Task details: Copy the listing below word for word, leaving out the pictures.

________

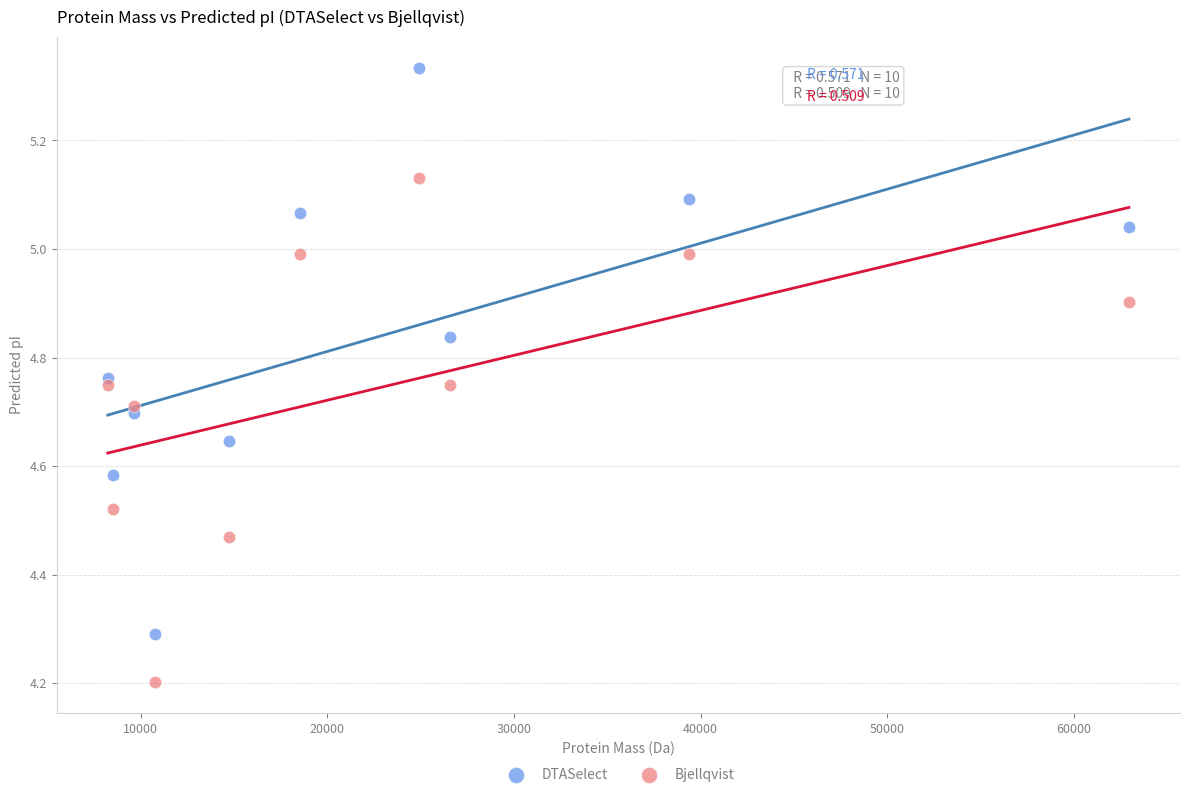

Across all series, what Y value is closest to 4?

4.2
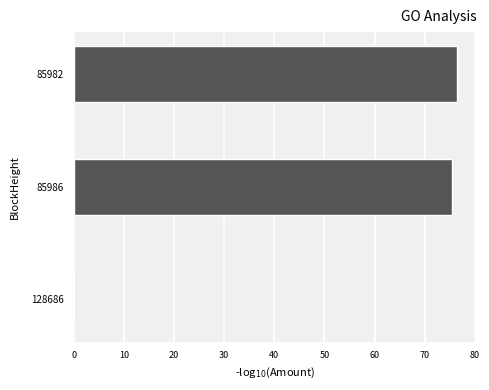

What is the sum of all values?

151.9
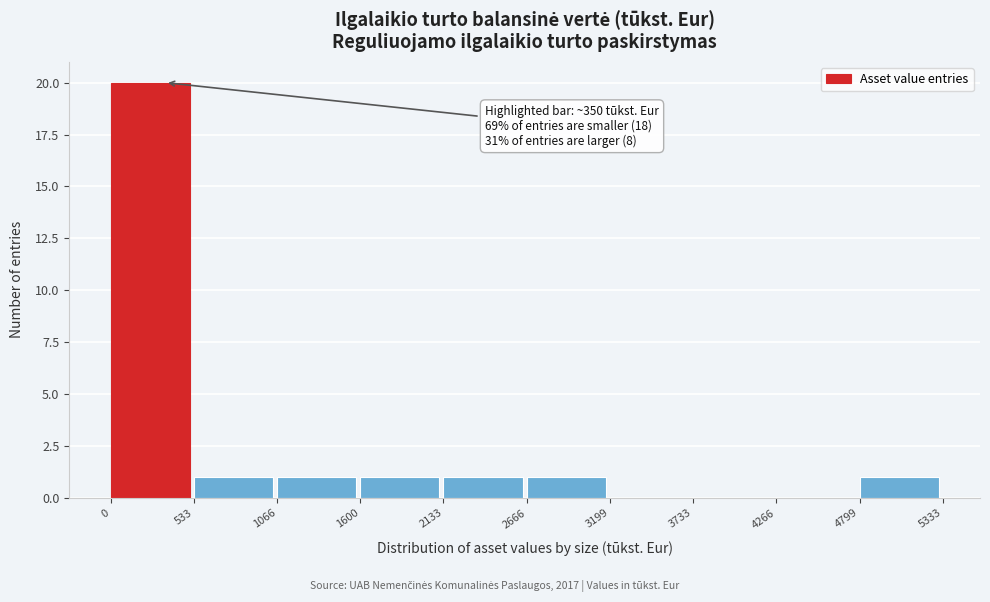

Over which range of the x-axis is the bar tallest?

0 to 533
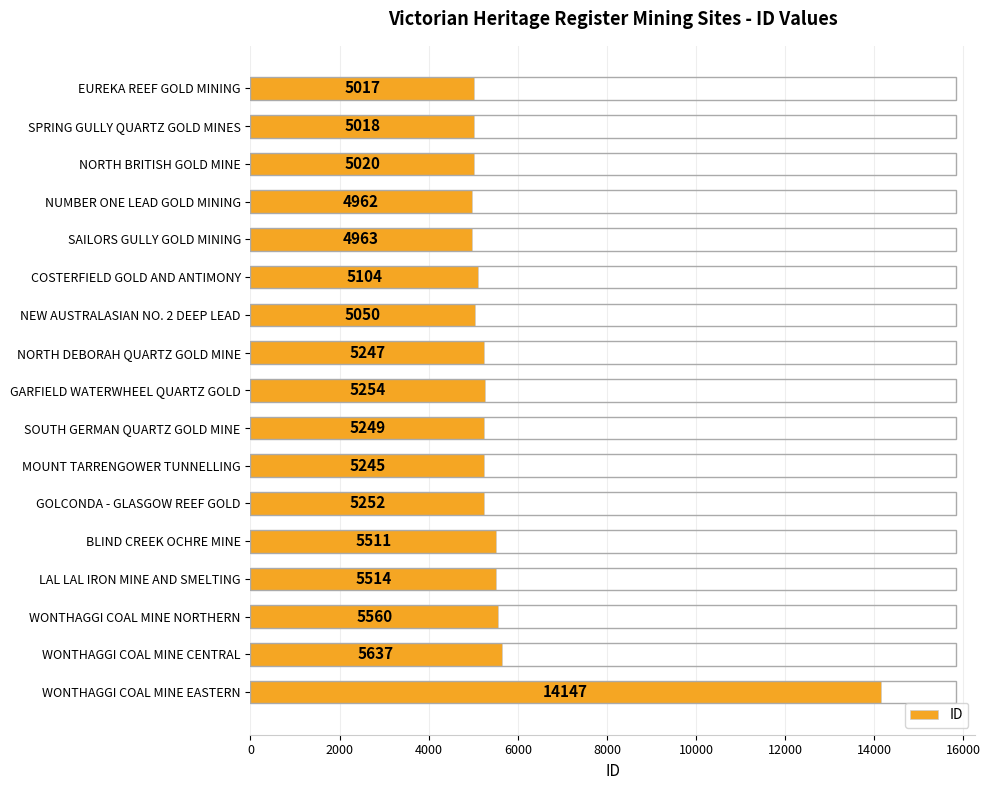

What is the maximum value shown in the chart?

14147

________

Response:
Across all series, what Y value is closest to 4?

4.2

What is the sum of all values?

151.9

Over which range of the x-axis is the bar tallest?

0 to 533

What is the maximum value shown in the chart?

14147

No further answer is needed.